• _Task instructions_
In the entries below, tally the lines that contain the string "visible", then state that number alone.

(Data records)
··········

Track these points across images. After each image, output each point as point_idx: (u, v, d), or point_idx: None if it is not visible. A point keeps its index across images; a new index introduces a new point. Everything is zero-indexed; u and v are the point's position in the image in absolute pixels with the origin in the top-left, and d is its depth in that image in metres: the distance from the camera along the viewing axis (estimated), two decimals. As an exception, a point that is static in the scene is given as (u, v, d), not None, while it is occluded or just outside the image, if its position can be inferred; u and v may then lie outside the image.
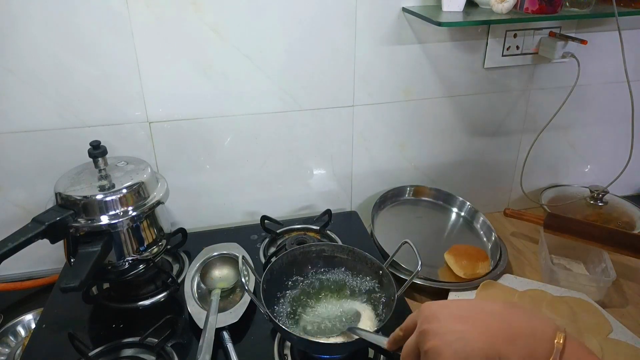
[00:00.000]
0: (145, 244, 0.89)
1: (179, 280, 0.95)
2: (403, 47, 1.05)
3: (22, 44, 0.88)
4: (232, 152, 1.08)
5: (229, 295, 0.93)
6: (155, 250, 0.91)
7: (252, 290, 0.84)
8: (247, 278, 0.77)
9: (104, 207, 0.81)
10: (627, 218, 1.18)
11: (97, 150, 0.85)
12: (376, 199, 1.16)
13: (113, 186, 0.84)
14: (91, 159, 0.86)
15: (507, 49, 1.10)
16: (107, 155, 0.87)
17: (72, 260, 0.81)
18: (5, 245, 0.73)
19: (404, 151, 1.18)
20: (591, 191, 1.24)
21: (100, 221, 0.81)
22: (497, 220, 1.23)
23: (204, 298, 0.90)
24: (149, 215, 0.88)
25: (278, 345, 0.82)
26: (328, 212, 1.12)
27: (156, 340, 0.80)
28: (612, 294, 0.99)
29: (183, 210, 1.12)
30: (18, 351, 0.89)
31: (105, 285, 0.95)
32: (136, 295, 0.92)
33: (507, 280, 0.99)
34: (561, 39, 1.06)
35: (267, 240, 1.09)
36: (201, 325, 0.82)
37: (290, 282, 0.85)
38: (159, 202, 0.89)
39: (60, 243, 0.82)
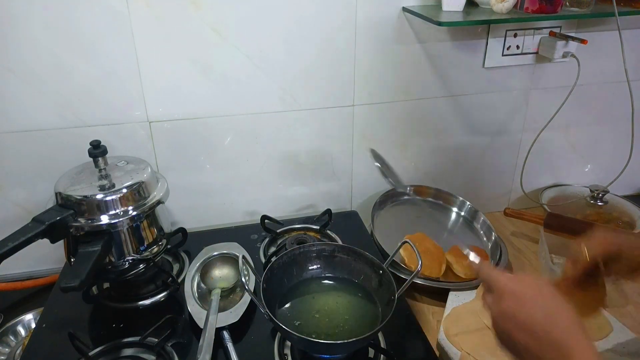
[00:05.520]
0: (146, 243, 0.89)
1: (179, 280, 0.95)
2: (403, 46, 1.05)
3: (22, 43, 0.88)
4: (232, 151, 1.08)
5: (229, 294, 0.93)
6: (156, 249, 0.91)
7: (252, 289, 0.84)
8: (247, 278, 0.77)
9: (104, 207, 0.81)
10: (628, 218, 1.18)
11: (97, 150, 0.85)
12: (376, 198, 1.16)
13: (113, 186, 0.84)
14: (91, 159, 0.86)
15: (507, 49, 1.10)
16: (107, 155, 0.87)
17: (72, 259, 0.81)
18: (5, 244, 0.73)
19: (404, 151, 1.18)
20: (591, 191, 1.24)
21: (101, 221, 0.81)
22: (497, 220, 1.23)
23: (204, 298, 0.90)
24: (149, 214, 0.88)
25: (278, 344, 0.82)
26: (328, 211, 1.12)
27: (156, 340, 0.80)
28: (612, 293, 0.98)
29: (183, 210, 1.12)
30: (18, 351, 0.89)
31: (106, 285, 0.95)
32: (136, 295, 0.92)
33: (507, 279, 0.99)
34: (561, 38, 1.06)
35: (267, 239, 1.09)
36: (201, 325, 0.82)
37: (290, 282, 0.85)
38: (159, 202, 0.89)
39: (61, 243, 0.82)
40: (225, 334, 0.82)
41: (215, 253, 0.98)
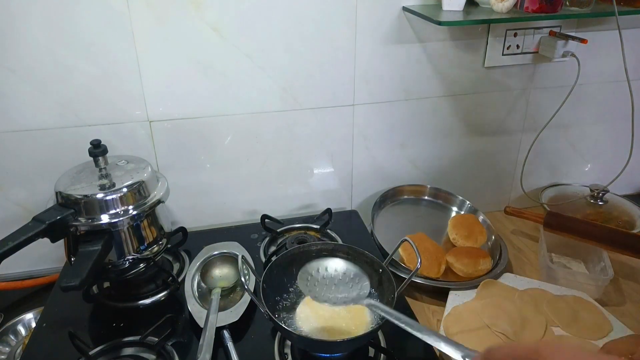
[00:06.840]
0: (146, 243, 0.89)
1: (180, 279, 0.95)
2: (403, 46, 1.05)
3: (22, 43, 0.88)
4: (233, 151, 1.08)
5: (230, 294, 0.93)
6: (156, 249, 0.91)
7: (252, 289, 0.84)
8: (247, 277, 0.77)
9: (104, 206, 0.81)
10: (627, 217, 1.18)
11: (97, 149, 0.85)
12: (376, 198, 1.16)
13: (113, 185, 0.84)
14: (91, 158, 0.86)
15: (508, 48, 1.10)
16: (107, 154, 0.87)
17: (72, 259, 0.81)
18: (5, 244, 0.73)
19: (404, 150, 1.18)
20: (591, 190, 1.24)
21: (101, 220, 0.81)
22: (497, 219, 1.23)
23: (204, 297, 0.91)
24: (150, 214, 0.88)
25: (278, 344, 0.82)
26: (328, 211, 1.12)
27: (156, 339, 0.80)
28: (611, 292, 0.99)
29: (183, 209, 1.12)
30: (18, 350, 0.89)
31: (106, 284, 0.95)
32: (136, 294, 0.92)
33: (508, 279, 0.99)
34: (561, 38, 1.06)
35: (267, 239, 1.09)
36: (201, 324, 0.82)
37: (290, 281, 0.85)
38: (159, 201, 0.89)
39: (61, 242, 0.82)
40: (226, 333, 0.82)
41: (216, 252, 0.98)
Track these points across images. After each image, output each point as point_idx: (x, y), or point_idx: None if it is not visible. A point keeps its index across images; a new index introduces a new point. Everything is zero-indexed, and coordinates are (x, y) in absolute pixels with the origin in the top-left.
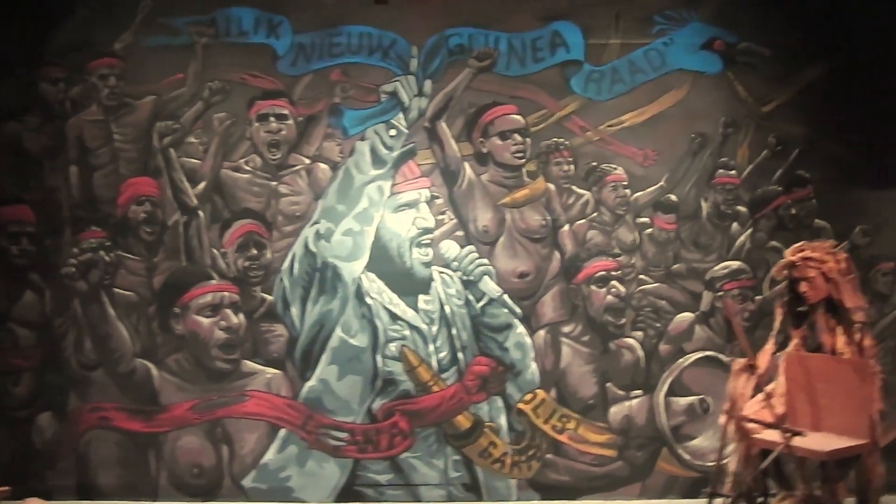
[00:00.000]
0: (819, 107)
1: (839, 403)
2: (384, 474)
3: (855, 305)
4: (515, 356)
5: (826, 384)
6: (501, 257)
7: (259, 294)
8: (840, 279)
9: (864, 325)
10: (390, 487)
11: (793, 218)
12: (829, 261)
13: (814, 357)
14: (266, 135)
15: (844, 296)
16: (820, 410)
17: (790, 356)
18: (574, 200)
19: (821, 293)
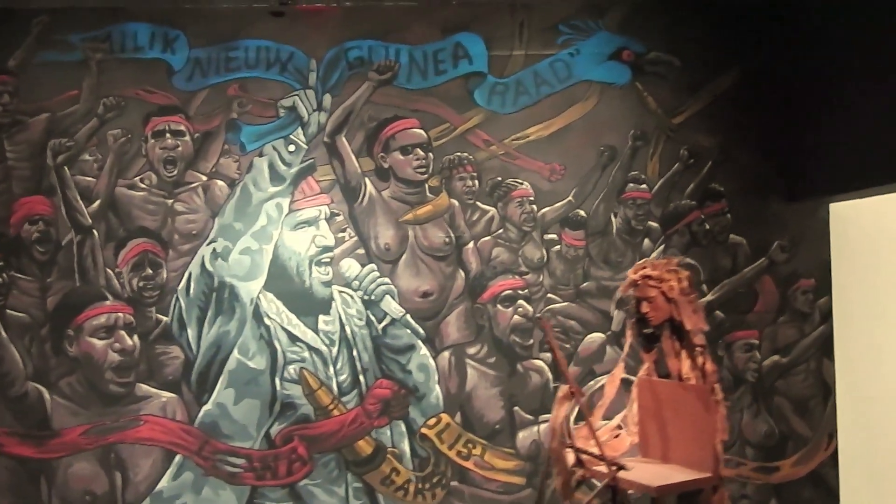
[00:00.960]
0: (732, 117)
1: (686, 433)
2: (283, 502)
3: (694, 327)
4: (419, 379)
5: (673, 412)
6: (404, 276)
7: (154, 315)
8: (680, 299)
9: (704, 348)
10: None
11: (707, 233)
12: (671, 279)
13: (662, 383)
14: (162, 151)
15: (684, 317)
16: (669, 440)
17: (641, 382)
18: (479, 217)
19: (662, 314)
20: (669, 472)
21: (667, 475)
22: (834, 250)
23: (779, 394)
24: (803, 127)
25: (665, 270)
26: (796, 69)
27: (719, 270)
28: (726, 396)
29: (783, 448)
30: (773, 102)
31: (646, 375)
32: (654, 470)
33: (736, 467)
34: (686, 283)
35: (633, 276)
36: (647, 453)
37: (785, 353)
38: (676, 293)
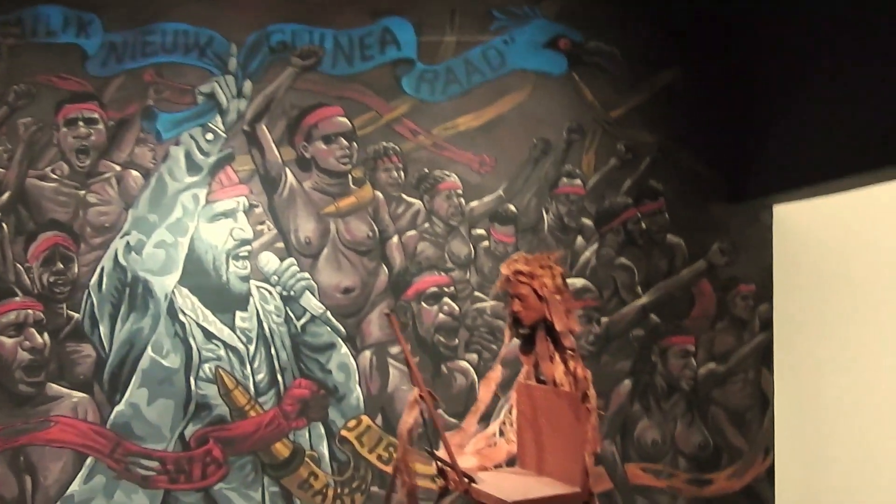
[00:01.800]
0: (673, 113)
1: (559, 444)
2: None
3: (565, 329)
4: (339, 379)
5: (547, 420)
6: (324, 271)
7: (65, 312)
8: (551, 297)
9: (575, 352)
10: None
11: (643, 233)
12: (544, 276)
13: (538, 388)
14: (74, 140)
15: (554, 317)
16: (544, 451)
17: (519, 386)
18: (404, 210)
19: (535, 313)
20: (535, 486)
21: (529, 489)
22: (776, 255)
23: (715, 403)
24: (747, 126)
25: (538, 266)
26: (741, 66)
27: (655, 272)
28: (660, 403)
29: (717, 460)
30: (716, 100)
31: (524, 379)
32: (518, 483)
33: (668, 478)
34: (560, 279)
35: (504, 272)
36: (524, 464)
37: (722, 361)
38: (548, 291)
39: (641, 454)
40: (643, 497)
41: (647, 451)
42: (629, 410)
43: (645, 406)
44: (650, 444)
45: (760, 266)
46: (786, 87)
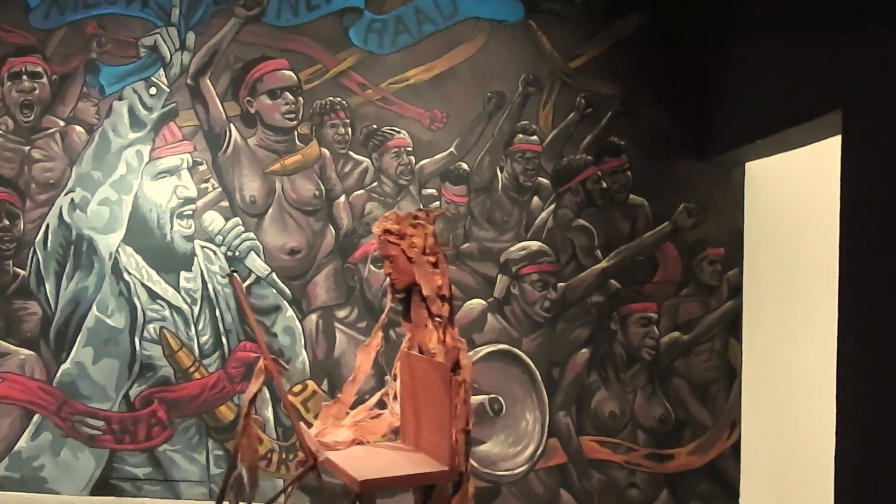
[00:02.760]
0: (635, 64)
1: (433, 418)
2: (142, 467)
3: (433, 293)
4: (284, 342)
5: (423, 392)
6: (270, 231)
7: (12, 269)
8: (419, 259)
9: (443, 318)
10: (148, 482)
11: (603, 192)
12: (414, 235)
13: (416, 358)
14: (18, 95)
15: (421, 280)
16: (420, 425)
17: (402, 355)
18: (351, 168)
19: (406, 276)
20: (400, 464)
21: (391, 467)
22: (748, 216)
23: (678, 375)
24: (715, 76)
25: (409, 224)
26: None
27: (616, 235)
28: (619, 374)
29: (679, 435)
30: (682, 48)
31: (406, 348)
32: (383, 459)
33: (626, 453)
34: (433, 239)
35: (375, 231)
36: (405, 438)
37: (686, 330)
38: (417, 252)
39: (598, 427)
40: (599, 472)
41: (605, 424)
42: (586, 381)
43: (603, 377)
44: (608, 416)
45: (730, 228)
46: (756, 32)
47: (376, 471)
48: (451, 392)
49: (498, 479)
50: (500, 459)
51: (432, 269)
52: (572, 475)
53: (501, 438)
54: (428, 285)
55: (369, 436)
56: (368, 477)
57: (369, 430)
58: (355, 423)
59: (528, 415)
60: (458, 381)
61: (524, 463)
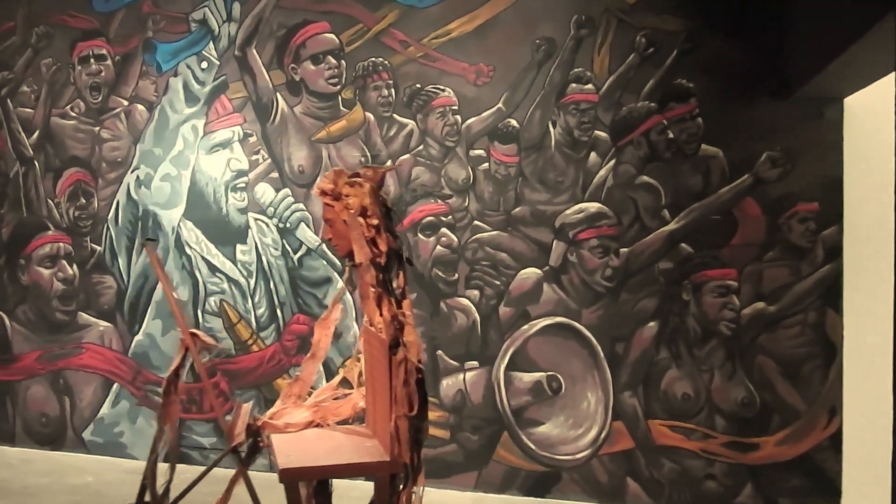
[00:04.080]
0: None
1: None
2: (208, 437)
3: (364, 260)
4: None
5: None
6: (318, 201)
7: (89, 245)
8: (353, 221)
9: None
10: (214, 451)
11: (670, 144)
12: (351, 196)
13: (369, 333)
14: (87, 78)
15: (354, 245)
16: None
17: (365, 331)
18: (396, 131)
19: (346, 242)
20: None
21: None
22: (847, 164)
23: (763, 352)
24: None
25: (345, 183)
26: None
27: (686, 192)
28: (692, 351)
29: (765, 422)
30: None
31: (367, 322)
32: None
33: (702, 440)
34: (371, 198)
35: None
36: (368, 422)
37: (772, 301)
38: (351, 214)
39: (669, 410)
40: (671, 461)
41: (677, 407)
42: (654, 358)
43: (674, 353)
44: (680, 398)
45: (825, 179)
46: None
47: (309, 458)
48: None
49: (558, 463)
50: (559, 442)
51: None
52: (640, 462)
53: (561, 420)
54: (360, 252)
55: (331, 417)
56: (293, 465)
57: (332, 411)
58: (317, 404)
59: (590, 394)
60: (396, 361)
61: (586, 447)
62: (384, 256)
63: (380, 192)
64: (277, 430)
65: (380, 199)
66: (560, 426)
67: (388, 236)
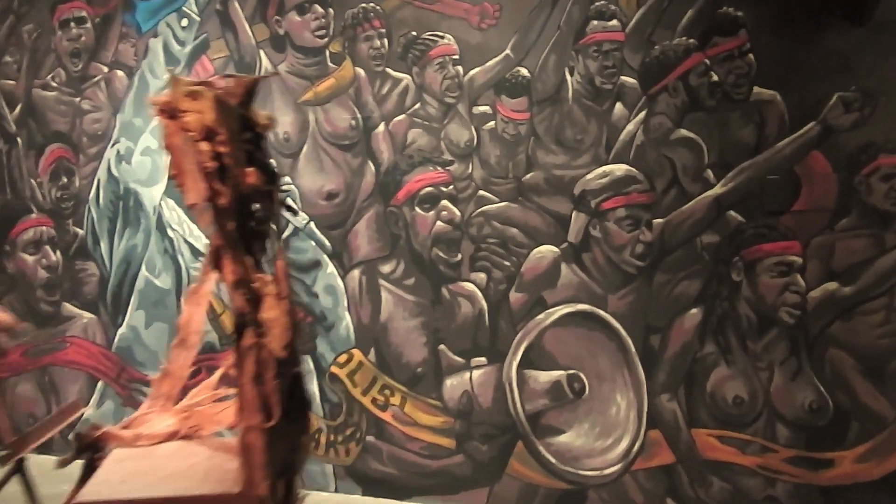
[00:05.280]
0: None
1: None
2: None
3: (197, 201)
4: (326, 304)
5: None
6: (306, 173)
7: (72, 228)
8: (187, 147)
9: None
10: None
11: (714, 88)
12: (190, 112)
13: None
14: (68, 44)
15: (187, 181)
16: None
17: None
18: (390, 88)
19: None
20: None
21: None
22: None
23: (836, 345)
24: None
25: (184, 96)
26: None
27: (735, 147)
28: (746, 344)
29: (841, 432)
30: None
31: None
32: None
33: (760, 454)
34: (217, 114)
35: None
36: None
37: (848, 280)
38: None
39: (718, 417)
40: (721, 478)
41: (728, 413)
42: (698, 353)
43: (722, 347)
44: (731, 402)
45: None
46: None
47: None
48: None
49: (582, 479)
50: (584, 455)
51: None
52: (682, 480)
53: (585, 428)
54: (193, 189)
55: (207, 427)
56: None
57: (209, 418)
58: (189, 408)
59: (620, 397)
60: (244, 348)
61: (617, 461)
62: (228, 196)
63: (246, 110)
64: (125, 443)
65: (237, 118)
66: (584, 435)
67: (248, 171)
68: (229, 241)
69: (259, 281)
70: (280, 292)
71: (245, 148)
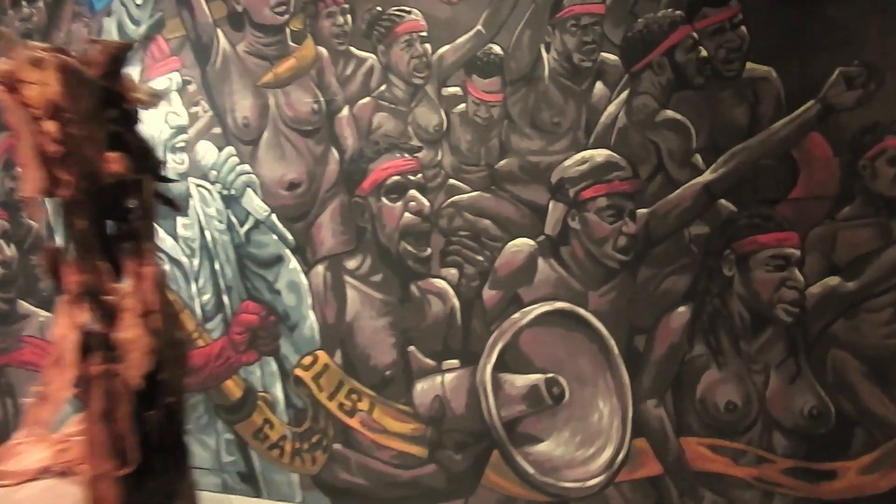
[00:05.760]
0: None
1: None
2: None
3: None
4: (289, 302)
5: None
6: (266, 161)
7: (25, 220)
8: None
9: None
10: None
11: (703, 64)
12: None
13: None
14: (20, 24)
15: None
16: None
17: None
18: (354, 69)
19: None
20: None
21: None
22: None
23: (839, 345)
24: None
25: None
26: None
27: (726, 129)
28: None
29: (845, 441)
30: None
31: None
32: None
33: (756, 465)
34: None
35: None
36: None
37: (851, 275)
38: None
39: (709, 424)
40: (713, 491)
41: (720, 420)
42: (687, 355)
43: (713, 348)
44: (723, 408)
45: None
46: None
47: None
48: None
49: (563, 492)
50: (564, 466)
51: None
52: (671, 493)
53: (566, 436)
54: (29, 177)
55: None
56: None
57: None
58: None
59: (602, 403)
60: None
61: (600, 472)
62: (74, 188)
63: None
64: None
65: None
66: (565, 444)
67: (110, 157)
68: (78, 243)
69: (114, 292)
70: (146, 307)
71: (109, 129)
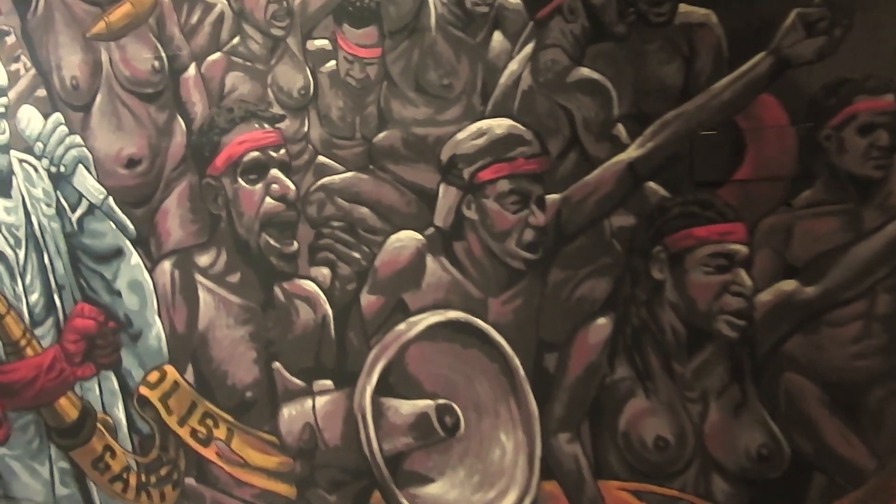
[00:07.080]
0: None
1: None
2: None
3: None
4: (131, 305)
5: None
6: (100, 130)
7: None
8: None
9: None
10: None
11: (625, 8)
12: None
13: None
14: None
15: None
16: None
17: None
18: (201, 16)
19: None
20: None
21: None
22: None
23: (795, 367)
24: None
25: None
26: None
27: (654, 91)
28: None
29: (801, 487)
30: None
31: None
32: None
33: None
34: None
35: None
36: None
37: (811, 278)
38: None
39: (634, 465)
40: None
41: (647, 461)
42: (608, 378)
43: (639, 370)
44: (652, 445)
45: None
46: None
47: None
48: None
49: None
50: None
51: None
52: None
53: (461, 476)
54: None
55: None
56: None
57: None
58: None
59: (505, 437)
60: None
61: None
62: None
63: None
64: None
65: None
66: (460, 485)
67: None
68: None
69: None
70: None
71: None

··········

• _Your response_
2